PROVIDED ENTRIES START

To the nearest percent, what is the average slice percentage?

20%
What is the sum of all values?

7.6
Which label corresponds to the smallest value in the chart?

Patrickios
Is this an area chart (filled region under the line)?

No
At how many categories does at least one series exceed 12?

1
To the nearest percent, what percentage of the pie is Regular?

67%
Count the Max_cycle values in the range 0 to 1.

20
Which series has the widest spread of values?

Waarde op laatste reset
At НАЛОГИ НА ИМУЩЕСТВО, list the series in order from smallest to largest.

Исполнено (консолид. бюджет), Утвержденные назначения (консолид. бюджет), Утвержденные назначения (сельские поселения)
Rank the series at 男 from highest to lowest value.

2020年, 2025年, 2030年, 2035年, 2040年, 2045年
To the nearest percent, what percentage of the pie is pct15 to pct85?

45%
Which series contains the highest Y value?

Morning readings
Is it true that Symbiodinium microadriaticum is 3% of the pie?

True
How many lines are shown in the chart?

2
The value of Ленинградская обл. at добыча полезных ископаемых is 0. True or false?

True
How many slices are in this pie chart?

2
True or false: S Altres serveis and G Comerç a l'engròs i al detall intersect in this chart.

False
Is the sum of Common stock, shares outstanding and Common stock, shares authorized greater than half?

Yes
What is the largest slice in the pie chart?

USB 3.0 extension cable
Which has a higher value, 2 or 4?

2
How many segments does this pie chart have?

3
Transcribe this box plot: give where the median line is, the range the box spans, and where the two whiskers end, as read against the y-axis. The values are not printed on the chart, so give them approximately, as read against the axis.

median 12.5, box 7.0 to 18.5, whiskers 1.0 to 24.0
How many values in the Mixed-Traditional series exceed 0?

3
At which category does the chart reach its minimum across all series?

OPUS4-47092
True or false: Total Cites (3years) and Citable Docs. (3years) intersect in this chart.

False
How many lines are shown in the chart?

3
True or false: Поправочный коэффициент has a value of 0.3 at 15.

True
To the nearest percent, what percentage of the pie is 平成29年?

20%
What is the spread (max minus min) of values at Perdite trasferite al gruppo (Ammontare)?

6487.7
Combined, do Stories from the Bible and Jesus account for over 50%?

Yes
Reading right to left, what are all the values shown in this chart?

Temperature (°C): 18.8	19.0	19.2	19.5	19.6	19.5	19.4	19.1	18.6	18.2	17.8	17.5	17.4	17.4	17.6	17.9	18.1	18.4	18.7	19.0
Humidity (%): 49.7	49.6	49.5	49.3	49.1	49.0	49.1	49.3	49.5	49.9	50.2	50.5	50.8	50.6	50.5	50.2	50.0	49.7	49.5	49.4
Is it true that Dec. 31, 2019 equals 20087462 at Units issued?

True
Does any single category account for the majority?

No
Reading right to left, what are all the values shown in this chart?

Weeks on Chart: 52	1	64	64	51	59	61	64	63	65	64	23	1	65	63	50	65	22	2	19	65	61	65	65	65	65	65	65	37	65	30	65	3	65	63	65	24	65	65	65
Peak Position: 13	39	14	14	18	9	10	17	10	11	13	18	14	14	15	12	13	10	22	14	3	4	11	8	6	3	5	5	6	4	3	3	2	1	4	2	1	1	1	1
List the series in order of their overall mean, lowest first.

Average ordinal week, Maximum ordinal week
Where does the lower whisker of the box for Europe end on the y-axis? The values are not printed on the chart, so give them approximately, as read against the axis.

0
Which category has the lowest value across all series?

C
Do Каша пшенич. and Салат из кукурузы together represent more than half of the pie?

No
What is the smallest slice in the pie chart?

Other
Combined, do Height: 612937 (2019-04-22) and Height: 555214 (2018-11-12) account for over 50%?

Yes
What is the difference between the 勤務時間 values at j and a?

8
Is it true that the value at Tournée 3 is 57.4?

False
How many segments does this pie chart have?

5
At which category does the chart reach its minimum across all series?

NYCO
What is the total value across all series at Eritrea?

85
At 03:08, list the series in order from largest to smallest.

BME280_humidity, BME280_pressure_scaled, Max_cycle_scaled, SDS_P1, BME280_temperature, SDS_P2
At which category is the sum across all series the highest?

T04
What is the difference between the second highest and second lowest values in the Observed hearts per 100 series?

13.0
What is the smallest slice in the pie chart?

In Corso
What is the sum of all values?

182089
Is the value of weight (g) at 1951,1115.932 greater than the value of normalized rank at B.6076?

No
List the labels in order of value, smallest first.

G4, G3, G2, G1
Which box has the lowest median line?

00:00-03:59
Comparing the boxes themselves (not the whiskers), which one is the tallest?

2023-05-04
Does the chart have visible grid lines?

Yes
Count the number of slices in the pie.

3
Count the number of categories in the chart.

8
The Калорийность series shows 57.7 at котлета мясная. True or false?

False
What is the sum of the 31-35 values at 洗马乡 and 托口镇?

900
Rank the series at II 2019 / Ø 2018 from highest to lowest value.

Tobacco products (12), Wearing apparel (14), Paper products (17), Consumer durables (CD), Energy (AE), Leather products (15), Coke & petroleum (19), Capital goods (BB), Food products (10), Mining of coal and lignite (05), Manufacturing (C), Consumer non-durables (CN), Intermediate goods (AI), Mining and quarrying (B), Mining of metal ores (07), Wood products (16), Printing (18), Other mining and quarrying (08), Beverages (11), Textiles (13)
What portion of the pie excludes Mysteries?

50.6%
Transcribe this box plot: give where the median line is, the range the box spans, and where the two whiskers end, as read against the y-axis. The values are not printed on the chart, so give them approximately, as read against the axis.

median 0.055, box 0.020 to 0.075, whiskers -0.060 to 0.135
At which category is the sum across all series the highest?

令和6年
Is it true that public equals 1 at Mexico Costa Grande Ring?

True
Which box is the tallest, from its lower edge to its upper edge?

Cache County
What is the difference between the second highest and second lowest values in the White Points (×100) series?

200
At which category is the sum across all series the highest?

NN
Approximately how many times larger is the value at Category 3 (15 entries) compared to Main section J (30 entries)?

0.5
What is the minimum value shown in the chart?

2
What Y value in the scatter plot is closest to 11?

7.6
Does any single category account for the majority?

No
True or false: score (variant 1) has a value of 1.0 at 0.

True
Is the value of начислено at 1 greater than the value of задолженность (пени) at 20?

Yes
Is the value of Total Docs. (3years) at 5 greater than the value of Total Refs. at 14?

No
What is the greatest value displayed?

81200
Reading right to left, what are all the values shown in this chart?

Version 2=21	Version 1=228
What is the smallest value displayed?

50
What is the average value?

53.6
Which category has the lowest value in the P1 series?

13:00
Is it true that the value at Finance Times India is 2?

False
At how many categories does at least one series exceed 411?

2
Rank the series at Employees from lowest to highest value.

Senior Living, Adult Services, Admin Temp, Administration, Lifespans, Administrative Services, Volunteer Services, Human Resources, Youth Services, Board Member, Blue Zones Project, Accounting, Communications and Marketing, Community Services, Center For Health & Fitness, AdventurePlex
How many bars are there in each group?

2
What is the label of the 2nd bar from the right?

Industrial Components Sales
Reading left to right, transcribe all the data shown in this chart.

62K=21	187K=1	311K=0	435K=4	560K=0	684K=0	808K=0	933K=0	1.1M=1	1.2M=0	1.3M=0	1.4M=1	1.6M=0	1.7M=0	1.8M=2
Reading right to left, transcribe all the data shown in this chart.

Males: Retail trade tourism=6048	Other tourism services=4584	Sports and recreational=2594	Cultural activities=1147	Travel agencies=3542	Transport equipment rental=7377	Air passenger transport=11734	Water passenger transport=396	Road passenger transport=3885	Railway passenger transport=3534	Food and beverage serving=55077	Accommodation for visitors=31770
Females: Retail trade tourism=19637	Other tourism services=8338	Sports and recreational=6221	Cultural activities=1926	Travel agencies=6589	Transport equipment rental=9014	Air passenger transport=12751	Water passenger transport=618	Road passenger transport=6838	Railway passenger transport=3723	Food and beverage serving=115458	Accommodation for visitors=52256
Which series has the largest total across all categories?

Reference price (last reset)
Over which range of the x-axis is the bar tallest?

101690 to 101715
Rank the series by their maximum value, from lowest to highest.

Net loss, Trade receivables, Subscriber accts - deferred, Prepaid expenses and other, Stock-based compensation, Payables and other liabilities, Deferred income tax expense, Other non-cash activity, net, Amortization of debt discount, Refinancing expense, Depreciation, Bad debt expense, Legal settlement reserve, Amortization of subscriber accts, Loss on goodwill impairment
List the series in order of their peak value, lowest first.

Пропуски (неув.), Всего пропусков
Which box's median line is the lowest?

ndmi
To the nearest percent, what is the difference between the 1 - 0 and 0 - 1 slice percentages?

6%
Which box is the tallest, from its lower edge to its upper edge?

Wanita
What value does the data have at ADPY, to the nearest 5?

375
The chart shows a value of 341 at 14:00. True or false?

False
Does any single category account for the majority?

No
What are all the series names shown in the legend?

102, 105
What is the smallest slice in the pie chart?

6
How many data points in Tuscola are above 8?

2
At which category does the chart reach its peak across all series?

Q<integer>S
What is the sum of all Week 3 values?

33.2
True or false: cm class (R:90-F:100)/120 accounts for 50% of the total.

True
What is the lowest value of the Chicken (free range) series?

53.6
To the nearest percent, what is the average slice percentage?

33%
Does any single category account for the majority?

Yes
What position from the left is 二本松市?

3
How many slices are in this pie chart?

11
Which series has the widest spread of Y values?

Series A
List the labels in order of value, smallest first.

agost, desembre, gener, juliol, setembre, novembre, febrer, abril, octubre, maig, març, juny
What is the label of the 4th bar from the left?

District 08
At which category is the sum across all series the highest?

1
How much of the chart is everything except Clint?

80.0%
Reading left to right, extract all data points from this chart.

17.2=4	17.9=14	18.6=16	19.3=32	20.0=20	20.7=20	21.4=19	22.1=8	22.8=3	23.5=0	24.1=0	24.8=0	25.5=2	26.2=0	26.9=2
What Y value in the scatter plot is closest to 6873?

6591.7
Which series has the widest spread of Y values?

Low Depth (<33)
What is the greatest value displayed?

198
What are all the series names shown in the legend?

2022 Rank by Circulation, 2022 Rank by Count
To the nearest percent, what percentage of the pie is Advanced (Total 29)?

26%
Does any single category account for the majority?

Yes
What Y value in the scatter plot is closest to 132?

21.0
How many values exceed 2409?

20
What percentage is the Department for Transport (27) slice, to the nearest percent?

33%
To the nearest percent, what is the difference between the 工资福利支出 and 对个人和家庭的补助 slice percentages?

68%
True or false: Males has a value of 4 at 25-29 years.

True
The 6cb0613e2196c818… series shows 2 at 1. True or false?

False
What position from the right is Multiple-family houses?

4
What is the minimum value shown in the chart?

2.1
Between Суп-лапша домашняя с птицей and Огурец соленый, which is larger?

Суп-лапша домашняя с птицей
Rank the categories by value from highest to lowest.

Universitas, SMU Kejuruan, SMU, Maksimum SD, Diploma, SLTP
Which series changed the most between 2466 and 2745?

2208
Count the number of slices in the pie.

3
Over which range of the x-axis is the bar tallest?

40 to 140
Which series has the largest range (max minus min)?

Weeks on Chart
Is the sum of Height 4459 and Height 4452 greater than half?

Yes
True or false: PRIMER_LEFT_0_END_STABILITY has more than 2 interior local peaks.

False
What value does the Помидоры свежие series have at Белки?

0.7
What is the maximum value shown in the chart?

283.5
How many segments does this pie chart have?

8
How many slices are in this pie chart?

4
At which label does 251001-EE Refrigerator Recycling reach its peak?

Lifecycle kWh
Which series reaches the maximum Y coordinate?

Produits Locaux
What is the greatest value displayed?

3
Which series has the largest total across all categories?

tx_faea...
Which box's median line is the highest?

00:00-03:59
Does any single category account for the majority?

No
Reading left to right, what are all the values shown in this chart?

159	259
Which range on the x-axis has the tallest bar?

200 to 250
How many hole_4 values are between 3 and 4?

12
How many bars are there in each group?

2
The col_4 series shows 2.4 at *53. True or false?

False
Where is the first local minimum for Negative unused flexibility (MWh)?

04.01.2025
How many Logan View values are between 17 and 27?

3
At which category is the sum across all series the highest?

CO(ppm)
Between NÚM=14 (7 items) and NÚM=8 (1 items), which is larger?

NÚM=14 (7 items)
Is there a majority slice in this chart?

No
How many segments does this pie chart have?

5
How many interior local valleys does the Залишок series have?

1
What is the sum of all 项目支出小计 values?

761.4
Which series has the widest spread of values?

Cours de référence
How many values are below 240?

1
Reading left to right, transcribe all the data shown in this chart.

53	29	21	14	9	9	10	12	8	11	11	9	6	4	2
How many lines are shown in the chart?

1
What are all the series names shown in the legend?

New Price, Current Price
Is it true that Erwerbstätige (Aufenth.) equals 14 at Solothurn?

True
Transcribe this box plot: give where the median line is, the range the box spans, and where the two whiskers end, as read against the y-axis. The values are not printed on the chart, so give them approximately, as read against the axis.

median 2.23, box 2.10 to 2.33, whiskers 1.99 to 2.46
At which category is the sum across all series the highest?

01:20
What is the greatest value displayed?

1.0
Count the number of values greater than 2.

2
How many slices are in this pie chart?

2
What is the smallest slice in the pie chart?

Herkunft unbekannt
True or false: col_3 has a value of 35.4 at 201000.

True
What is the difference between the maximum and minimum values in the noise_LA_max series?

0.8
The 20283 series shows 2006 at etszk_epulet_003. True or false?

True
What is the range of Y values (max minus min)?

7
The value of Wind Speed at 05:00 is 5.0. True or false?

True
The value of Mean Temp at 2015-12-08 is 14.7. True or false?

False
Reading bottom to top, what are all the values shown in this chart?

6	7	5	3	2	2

PROVIDED ENTRIES END

**EXERCISE OBJECTIVE:** Arrange the lines of the material from the line containing "Исполнено (консолид. бюджет), Утвержденные" through the line containing "How many values in" as a JSON list of strings, with one string per line and blank lines left out.

**REPLY TO THE EXERCISE:**
[
  "Исполнено (консолид. бюджет), Утвержденные назначения (консолид. бюджет), Утвержденные назначения (сельские поселения)",
  "Rank the series at 男 from highest to lowest value.",
  "2020年, 2025年, 2030年, 2035年, 2040年, 2045年",
  "To the nearest percent, what percentage of the pie is pct15 to pct85?",
  "45%",
  "Which series contains the highest Y value?",
  "Morning readings",
  "Is it true that Symbiodinium microadriaticum is 3% of the pie?",
  "True",
  "How many lines are shown in the chart?",
  "2",
  "The value of Ленинградская обл. at добыча полезных ископаемых is 0. True or false?",
  "True",
  "How many slices are in this pie chart?",
  "2",
  "True or false: S Altres serveis and G Comerç a l'engròs i al detall intersect in this chart.",
  "False",
  "Is the sum of Common stock, shares outstanding and Common stock, shares authorized greater than half?",
  "Yes",
  "What is the largest slice in the pie chart?",
  "USB 3.0 extension cable",
  "Which has a higher value, 2 or 4?",
  "2",
  "How many segments does this pie chart have?",
  "3",
  "Transcribe this box plot: give where the median line is, the range the box spans, and where the two whiskers end, as read against the y-axis. The values are not printed on the chart, so give them approximately, as read against the axis.",
  "median 12.5, box 7.0 to 18.5, whiskers 1.0 to 24.0",
  "How many values in the Mixed-Traditional series exceed 0?"
]